Crises de crescimento

Jorge Cordeiro
Passada a crise da adolescência, o BE parece agora pretender afirmar a sua condição adulta. A julgar pelas notícias, coisas como a criação de comissões políticas ou eleição de líder parlamentar parecem estar na agenda da sua próxima convenção nacional. Seguramente, tudo arreliadoras alterações que, ditadas por uma mais generosa colheita de votos, obrigarão aquela organização a ser o que desde sempre é, um partido político, mas que insistia em não querer ser, preferindo imaginar-se como «movimento» para dar aquele ar, esforçadamente cultivado, de diferença e novidade.
Mas o que de mais interessante se torna digno de registar é a anunciada alteração dos estatutos para a inclusão de sanções disciplinares, designadamente aquilo que denominam como «advertência» e «exclusão». Repare-se no termo, na elegância do estilo, na subtileza gramatical: exclusão, não expulsão. Segundo Rosas «um partido político que cresce, que se alarga, que consagra a pluralidade de opiniões(...) tem que prever a possibilidade de situações anómalas, de incompatibilidades absolutas». O fim da puberdade tem destas coisas. Longe parece ir o tempo em que, ainda não há um mês, Louçã esbracejava contra aquilo que apelidava «da esquerda fria, do autoritarismo, da obediência e da exclusão» para justificar a papel de albergue espanhol em que o BE se confirmou ao acolher todos quantos, zangados com a vida, abandonaram convicções. Longe parece ir o tempo em que, ainda não há um mês, Louçã afirmava que a exclusão conduzia «ao empobrecimento dos partidos políticos» para, inundado de preconceitos contra o PCP, tentar confundir o legitimo direito à diferença de ideias ou opiniões com comportamentos que se configuram, usando as palavras de Fernando Rosas, «de incompatibilidades absolutas».
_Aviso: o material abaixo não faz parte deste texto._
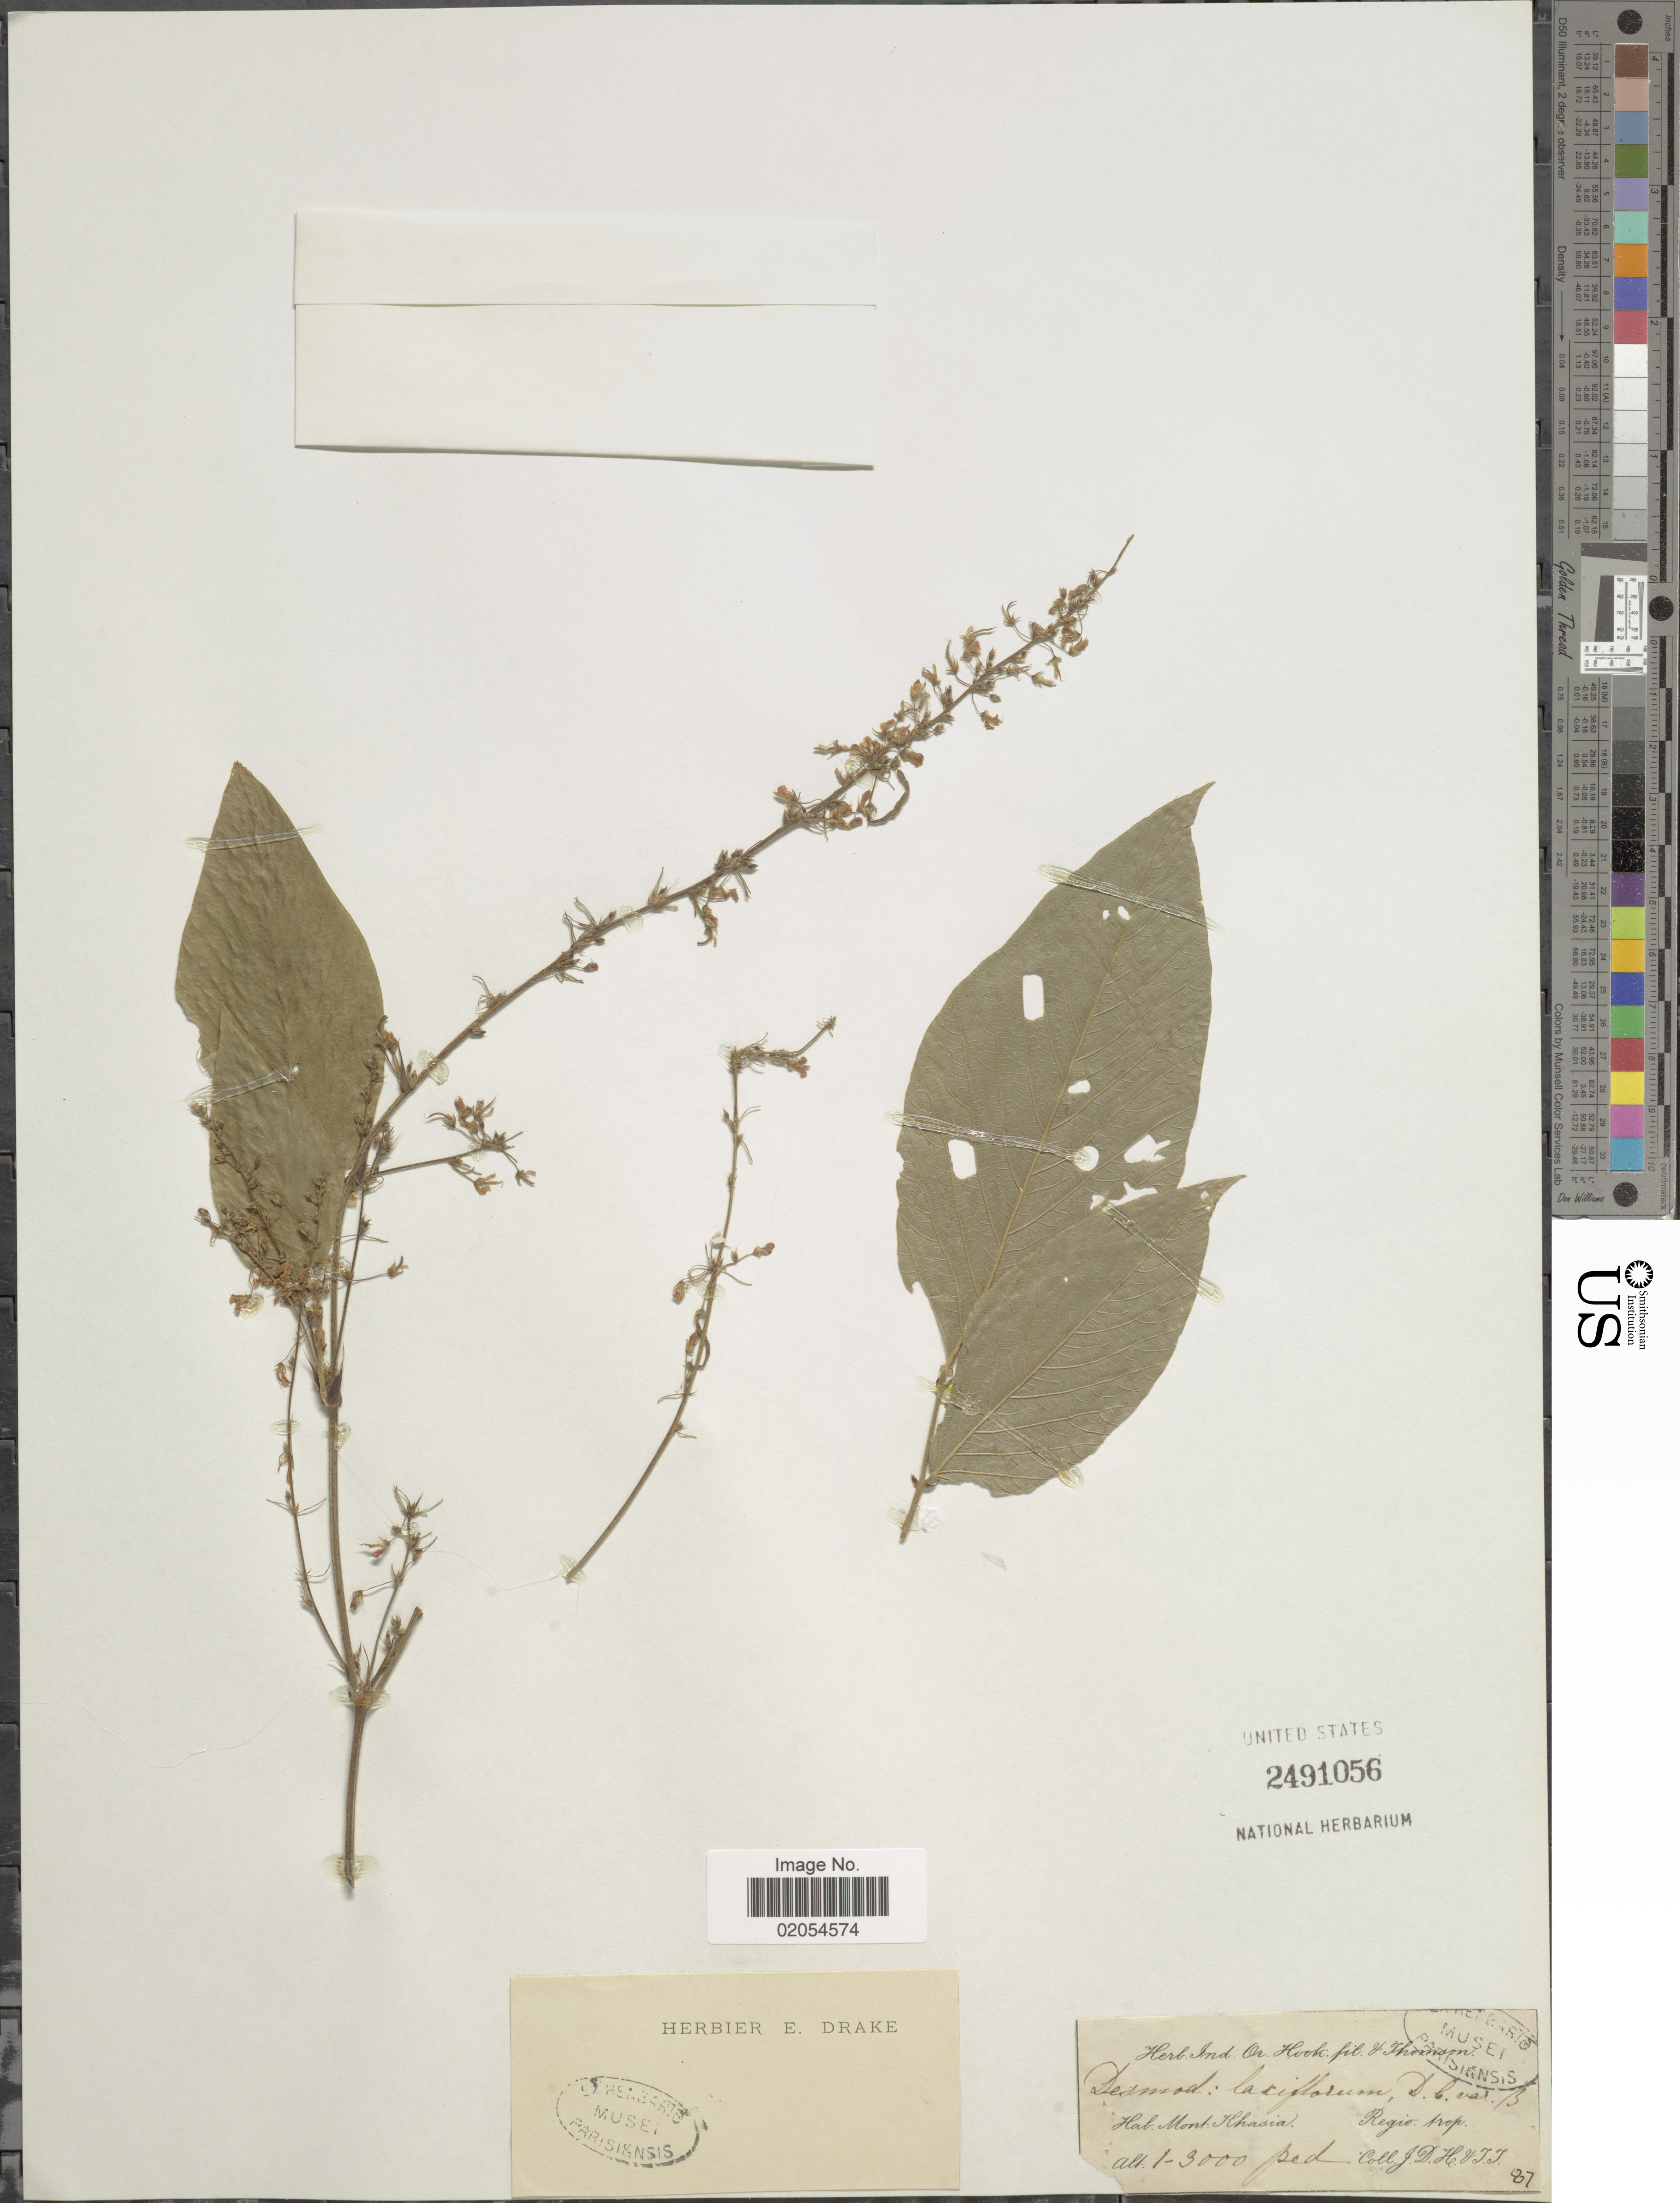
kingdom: Plantae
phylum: Tracheophyta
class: Magnoliopsida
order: Fabales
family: Fabaceae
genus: Sohmaea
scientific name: Sohmaea laxiflora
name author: (DC.) H. Ohashi & K. Ohashi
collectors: T. Thomson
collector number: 87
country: India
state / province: Meghalaya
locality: Mont., Khasia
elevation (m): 305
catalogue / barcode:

Retocados que sejam alguns aspectos e adequadas que estejam algumas regras de funcionamento de quem se quer mostrar crescido, o BE promete continuar a revelar-se como é: ideologicamente inconsistente, sem projecto que não seja o que resulta de critérios de oportunidade, com uma coerência ditada pela conveniência. A testemunhá-lo, nada melhor que a elucidativa afirmação do coordenador autárquico no sentido de que «o bloco poderá concorrer com independentes hoje em funções por outros partidos». Este esclarecedor posicionamento estratégico do BE e do seu «projecto» autárquico, construído na base de um sólido acervo de princípios resumido na expressão «o que vem à rede é peixe», capaz de rivalizar em eficácia com o não menos conhecido e sólido critério traduzido no «quem está com o poder come, quem não está cheira», é em si sinal dos valores e da coerência que o povoam.